[Opening Data supplied section]
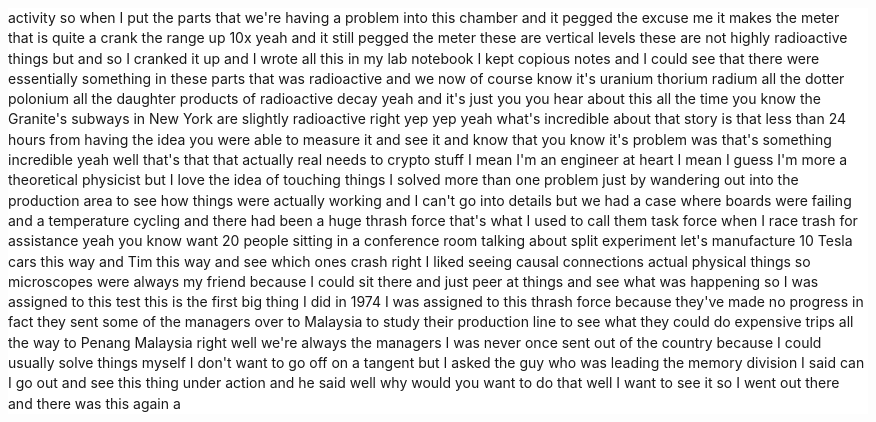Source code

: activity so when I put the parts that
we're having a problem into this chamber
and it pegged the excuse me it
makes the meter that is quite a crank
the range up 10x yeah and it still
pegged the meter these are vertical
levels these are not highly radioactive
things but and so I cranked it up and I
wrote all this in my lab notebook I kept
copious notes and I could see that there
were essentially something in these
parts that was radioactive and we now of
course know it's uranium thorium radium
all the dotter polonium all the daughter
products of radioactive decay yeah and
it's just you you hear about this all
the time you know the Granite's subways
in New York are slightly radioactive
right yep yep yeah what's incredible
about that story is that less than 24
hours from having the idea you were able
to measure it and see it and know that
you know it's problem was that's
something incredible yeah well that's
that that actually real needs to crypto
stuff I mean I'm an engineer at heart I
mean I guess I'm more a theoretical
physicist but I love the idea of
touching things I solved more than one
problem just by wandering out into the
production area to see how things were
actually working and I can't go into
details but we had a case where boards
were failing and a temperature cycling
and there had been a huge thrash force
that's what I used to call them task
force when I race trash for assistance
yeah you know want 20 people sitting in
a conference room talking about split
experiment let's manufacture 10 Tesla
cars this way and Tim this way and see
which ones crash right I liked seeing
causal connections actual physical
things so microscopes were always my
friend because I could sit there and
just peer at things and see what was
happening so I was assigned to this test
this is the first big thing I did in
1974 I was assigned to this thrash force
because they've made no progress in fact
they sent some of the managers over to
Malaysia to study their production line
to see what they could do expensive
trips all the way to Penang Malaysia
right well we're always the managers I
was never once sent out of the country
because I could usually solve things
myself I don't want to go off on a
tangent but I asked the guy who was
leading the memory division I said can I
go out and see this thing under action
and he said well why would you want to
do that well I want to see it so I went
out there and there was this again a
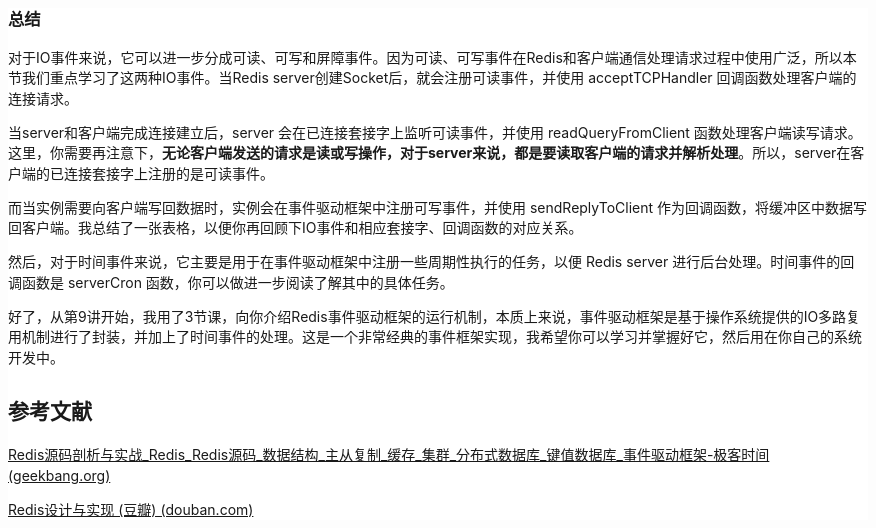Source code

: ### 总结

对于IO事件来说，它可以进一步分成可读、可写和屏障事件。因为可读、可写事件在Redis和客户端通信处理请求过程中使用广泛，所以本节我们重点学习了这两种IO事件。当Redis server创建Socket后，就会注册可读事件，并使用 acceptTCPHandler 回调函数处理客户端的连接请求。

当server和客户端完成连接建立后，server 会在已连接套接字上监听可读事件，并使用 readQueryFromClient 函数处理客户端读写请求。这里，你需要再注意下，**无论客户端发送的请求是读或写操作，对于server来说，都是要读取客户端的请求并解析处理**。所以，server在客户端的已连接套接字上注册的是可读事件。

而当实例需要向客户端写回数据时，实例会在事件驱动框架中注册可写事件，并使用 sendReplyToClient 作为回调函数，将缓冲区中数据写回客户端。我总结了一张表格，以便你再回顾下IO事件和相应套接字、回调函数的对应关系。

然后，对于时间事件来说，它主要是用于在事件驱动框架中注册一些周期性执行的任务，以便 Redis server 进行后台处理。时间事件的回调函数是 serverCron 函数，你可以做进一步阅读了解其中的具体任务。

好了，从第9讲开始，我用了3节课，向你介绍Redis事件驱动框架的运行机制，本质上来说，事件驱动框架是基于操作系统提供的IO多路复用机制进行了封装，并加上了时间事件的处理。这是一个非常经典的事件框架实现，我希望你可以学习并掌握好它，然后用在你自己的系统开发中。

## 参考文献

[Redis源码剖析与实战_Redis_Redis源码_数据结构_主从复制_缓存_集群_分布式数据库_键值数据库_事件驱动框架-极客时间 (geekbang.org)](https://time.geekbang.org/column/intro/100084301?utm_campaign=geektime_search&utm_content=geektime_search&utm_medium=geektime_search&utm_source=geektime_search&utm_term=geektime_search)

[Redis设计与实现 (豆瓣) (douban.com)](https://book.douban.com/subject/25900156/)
[Closing Data supplied section]
● **Your task**: An exact copy of every entry above is needed, minus the pictures.

● **Response to this exercise**:
Source code

: activity so when I put the parts that
we're having a problem into this chamber
and it pegged the excuse me it
makes the meter that is quite a crank
the range up 10x yeah and it still
pegged the meter these are vertical
levels these are not highly radioactive
things but and so I cranked it up and I
wrote all this in my lab notebook I kept
copious notes and I could see that there
were essentially something in these
parts that was radioactive and we now of
course know it's uranium thorium radium
all the dotter polonium all the daughter
products of radioactive decay yeah and
it's just you you hear about this all
the time you know the Granite's subways
in New York are slightly radioactive
right yep yep yeah what's incredible
about that story is that less than 24
hours from having the idea you were able
to measure it and see it and know that
you know it's problem was that's
something incredible yeah well that's
that that actually real needs to crypto
stuff I mean I'm an engineer at heart I
mean I guess I'm more a theoretical
physicist but I love the idea of
touching things I solved more than one
problem just by wandering out into the
production area to see how things were
actually working and I can't go into
details but we had a case where boards
were failing and a temperature cycling
and there had been a huge thrash force
that's what I used to call them task
force when I race trash for assistance
yeah you know want 20 people sitting in
a conference room talking about split
experiment let's manufacture 10 Tesla
cars this way and Tim this way and see
which ones crash right I liked seeing
causal connections actual physical
things so microscopes were always my
friend because I could sit there and
just peer at things and see what was
happening so I was assigned to this test
this is the first big thing I did in
1974 I was assigned to this thrash force
because they've made no progress in fact
they sent some of the managers over to
Malaysia to study their production line
to see what they could do expensive
trips all the way to Penang Malaysia
right well we're always the managers I
was never once sent out of the country
because I could usually solve things
myself I don't want to go off on a
tangent but I asked the guy who was
leading the memory division I said can I
go out and see this thing under action
and he said well why would you want to
do that well I want to see it so I went
out there and there was this again a
Source code

: ### 总结

对于IO事件来说，它可以进一步分成可读、可写和屏障事件。因为可读、可写事件在Redis和客户端通信处理请求过程中使用广泛，所以本节我们重点学习了这两种IO事件。当Redis server创建Socket后，就会注册可读事件，并使用 acceptTCPHandler 回调函数处理客户端的连接请求。

当server和客户端完成连接建立后，server 会在已连接套接字上监听可读事件，并使用 readQueryFromClient 函数处理客户端读写请求。这里，你需要再注意下，**无论客户端发送的请求是读或写操作，对于server来说，都是要读取客户端的请求并解析处理**。所以，server在客户端的已连接套接字上注册的是可读事件。

而当实例需要向客户端写回数据时，实例会在事件驱动框架中注册可写事件，并使用 sendReplyToClient 作为回调函数，将缓冲区中数据写回客户端。我总结了一张表格，以便你再回顾下IO事件和相应套接字、回调函数的对应关系。

然后，对于时间事件来说，它主要是用于在事件驱动框架中注册一些周期性执行的任务，以便 Redis server 进行后台处理。时间事件的回调函数是 serverCron 函数，你可以做进一步阅读了解其中的具体任务。

好了，从第9讲开始，我用了3节课，向你介绍Redis事件驱动框架的运行机制，本质上来说，事件驱动框架是基于操作系统提供的IO多路复用机制进行了封装，并加上了时间事件的处理。这是一个非常经典的事件框架实现，我希望你可以学习并掌握好它，然后用在你自己的系统开发中。

## 参考文献

[Redis源码剖析与实战_Redis_Redis源码_数据结构_主从复制_缓存_集群_分布式数据库_键值数据库_事件驱动框架-极客时间 (geekbang.org)](https://time.geekbang.org/column/intro/100084301?utm_campaign=geektime_search&utm_content=geektime_search&utm_medium=geektime_search&utm_source=geektime_search&utm_term=geektime_search)

[Redis设计与实现 (豆瓣) (douban.com)](https://book.douban.com/subject/25900156/)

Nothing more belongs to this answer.